- **Exercise goal**
Transcribe only the lines between the first line of the records and the line containing "(3,3'-diaminobenzidine) immunohistochemical staining", inclusive, exactly as written.

Records from a collection
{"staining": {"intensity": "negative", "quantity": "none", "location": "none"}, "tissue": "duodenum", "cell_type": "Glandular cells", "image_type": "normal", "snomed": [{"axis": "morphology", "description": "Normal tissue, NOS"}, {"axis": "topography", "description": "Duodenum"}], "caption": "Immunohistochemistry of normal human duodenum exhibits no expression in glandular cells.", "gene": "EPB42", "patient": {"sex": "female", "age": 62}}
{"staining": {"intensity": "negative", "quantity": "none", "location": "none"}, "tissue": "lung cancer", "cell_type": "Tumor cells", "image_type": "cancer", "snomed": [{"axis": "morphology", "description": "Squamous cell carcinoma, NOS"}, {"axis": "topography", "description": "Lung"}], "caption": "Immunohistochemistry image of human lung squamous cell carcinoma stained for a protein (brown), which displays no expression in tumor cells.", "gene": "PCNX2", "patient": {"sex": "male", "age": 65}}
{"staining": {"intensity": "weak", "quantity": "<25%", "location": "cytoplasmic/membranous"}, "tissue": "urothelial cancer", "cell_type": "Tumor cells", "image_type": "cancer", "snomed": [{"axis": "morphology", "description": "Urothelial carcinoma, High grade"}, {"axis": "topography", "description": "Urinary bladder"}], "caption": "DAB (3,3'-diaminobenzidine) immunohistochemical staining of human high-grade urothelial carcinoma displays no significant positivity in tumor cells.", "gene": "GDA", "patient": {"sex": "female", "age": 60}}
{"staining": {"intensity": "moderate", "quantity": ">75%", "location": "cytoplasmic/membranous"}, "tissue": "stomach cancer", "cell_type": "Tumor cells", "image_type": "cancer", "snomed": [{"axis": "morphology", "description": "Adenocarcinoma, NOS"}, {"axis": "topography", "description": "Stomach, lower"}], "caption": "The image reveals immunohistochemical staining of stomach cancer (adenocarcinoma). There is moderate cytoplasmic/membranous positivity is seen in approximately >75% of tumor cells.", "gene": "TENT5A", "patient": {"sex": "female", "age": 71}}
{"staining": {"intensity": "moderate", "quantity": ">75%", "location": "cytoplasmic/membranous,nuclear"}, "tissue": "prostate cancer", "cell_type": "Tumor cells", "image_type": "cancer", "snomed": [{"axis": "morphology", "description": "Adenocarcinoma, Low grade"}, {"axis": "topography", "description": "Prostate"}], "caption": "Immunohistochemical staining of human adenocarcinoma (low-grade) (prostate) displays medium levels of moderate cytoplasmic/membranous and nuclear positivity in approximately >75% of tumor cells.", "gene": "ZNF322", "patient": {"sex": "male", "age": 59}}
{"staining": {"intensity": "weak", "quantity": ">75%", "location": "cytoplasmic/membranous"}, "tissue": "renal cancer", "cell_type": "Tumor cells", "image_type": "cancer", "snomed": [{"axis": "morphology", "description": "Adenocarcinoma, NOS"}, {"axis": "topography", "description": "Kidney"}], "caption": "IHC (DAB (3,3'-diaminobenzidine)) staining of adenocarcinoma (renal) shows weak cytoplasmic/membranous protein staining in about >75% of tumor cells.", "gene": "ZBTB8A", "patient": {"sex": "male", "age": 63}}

- **Exercise solution**
{"staining": {"intensity": "negative", "quantity": "none", "location": "none"}, "tissue": "duodenum", "cell_type": "Glandular cells", "image_type": "normal", "snomed": [{"axis": "morphology", "description": "Normal tissue, NOS"}, {"axis": "topography", "description": "Duodenum"}], "caption": "Immunohistochemistry of normal human duodenum exhibits no expression in glandular cells.", "gene": "EPB42", "patient": {"sex": "female", "age": 62}}
{"staining": {"intensity": "negative", "quantity": "none", "location": "none"}, "tissue": "lung cancer", "cell_type": "Tumor cells", "image_type": "cancer", "snomed": [{"axis": "morphology", "description": "Squamous cell carcinoma, NOS"}, {"axis": "topography", "description": "Lung"}], "caption": "Immunohistochemistry image of human lung squamous cell carcinoma stained for a protein (brown), which displays no expression in tumor cells.", "gene": "PCNX2", "patient": {"sex": "male", "age": 65}}
{"staining": {"intensity": "weak", "quantity": "<25%", "location": "cytoplasmic/membranous"}, "tissue": "urothelial cancer", "cell_type": "Tumor cells", "image_type": "cancer", "snomed": [{"axis": "morphology", "description": "Urothelial carcinoma, High grade"}, {"axis": "topography", "description": "Urinary bladder"}], "caption": "DAB (3,3'-diaminobenzidine) immunohistochemical staining of human high-grade urothelial carcinoma displays no significant positivity in tumor cells.", "gene": "GDA", "patient": {"sex": "female", "age": 60}}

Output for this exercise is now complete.